TO-DO ITEM:
Transcribe the rows below word for word, starting with their first line and stopping after the line that contains "Fridingen an der Donau", with both of those lines included.

AVAILABLE DATA:

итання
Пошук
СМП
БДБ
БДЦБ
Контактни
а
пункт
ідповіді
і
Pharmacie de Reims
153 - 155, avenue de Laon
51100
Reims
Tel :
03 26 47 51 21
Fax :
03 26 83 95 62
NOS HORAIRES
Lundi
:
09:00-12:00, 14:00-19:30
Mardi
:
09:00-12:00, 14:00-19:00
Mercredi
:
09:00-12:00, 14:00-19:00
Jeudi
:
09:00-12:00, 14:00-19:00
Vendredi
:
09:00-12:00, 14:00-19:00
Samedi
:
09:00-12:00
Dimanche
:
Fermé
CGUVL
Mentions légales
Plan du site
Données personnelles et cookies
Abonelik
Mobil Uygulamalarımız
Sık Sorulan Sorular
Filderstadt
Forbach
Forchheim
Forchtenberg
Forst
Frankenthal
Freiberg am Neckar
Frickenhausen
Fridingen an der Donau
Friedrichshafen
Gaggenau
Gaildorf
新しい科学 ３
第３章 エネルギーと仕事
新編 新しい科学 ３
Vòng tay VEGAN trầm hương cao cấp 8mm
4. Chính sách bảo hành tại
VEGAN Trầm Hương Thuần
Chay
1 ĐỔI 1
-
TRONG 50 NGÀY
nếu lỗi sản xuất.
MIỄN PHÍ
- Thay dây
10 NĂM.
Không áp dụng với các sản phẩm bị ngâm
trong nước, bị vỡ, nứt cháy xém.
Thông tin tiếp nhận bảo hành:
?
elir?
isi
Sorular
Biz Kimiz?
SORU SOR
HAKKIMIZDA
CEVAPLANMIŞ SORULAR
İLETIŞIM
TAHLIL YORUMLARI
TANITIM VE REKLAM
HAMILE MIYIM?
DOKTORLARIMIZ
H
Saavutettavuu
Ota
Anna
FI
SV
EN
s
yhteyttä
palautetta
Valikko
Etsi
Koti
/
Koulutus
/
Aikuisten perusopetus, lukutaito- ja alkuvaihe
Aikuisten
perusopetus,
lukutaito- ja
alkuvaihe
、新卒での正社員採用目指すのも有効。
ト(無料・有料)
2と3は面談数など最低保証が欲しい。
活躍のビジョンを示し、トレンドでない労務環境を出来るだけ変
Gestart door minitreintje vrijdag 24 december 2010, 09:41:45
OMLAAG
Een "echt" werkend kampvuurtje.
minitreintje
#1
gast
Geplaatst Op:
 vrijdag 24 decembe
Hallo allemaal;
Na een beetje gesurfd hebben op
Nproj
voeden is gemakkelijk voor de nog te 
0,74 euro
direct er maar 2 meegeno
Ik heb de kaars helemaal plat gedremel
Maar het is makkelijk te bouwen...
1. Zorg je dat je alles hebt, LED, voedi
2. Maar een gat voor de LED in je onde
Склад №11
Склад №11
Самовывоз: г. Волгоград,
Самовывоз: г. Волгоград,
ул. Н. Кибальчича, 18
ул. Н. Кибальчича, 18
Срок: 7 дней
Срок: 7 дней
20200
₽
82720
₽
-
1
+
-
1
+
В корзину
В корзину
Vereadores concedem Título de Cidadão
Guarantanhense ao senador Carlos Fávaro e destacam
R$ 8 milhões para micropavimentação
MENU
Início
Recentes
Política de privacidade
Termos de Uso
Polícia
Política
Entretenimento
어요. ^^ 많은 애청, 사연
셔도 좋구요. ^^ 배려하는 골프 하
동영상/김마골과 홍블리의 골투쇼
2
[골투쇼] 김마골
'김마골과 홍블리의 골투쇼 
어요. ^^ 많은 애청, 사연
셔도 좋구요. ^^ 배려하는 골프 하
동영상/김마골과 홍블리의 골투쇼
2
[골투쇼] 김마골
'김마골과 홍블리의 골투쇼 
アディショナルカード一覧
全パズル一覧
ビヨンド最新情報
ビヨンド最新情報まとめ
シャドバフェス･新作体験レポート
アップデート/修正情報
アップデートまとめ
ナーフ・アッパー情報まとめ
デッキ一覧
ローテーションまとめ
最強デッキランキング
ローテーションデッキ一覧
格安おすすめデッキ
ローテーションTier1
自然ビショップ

EXERCISE RESPONSE:
итання
Пошук
СМП
БДБ
БДЦБ
Контактни
а
пункт
ідповіді
і
Pharmacie de Reims
153 - 155, avenue de Laon
51100
Reims
Tel :
03 26 47 51 21
Fax :
03 26 83 95 62
NOS HORAIRES
Lundi
:
09:00-12:00, 14:00-19:30
Mardi
:
09:00-12:00, 14:00-19:00
Mercredi
:
09:00-12:00, 14:00-19:00
Jeudi
:
09:00-12:00, 14:00-19:00
Vendredi
:
09:00-12:00, 14:00-19:00
Samedi
:
09:00-12:00
Dimanche
:
Fermé
CGUVL
Mentions légales
Plan du site
Données personnelles et cookies
Abonelik
Mobil Uygulamalarımız
Sık Sorulan Sorular
Filderstadt
Forbach
Forchheim
Forchtenberg
Forst
Frankenthal
Freiberg am Neckar
Frickenhausen
Fridingen an der Donau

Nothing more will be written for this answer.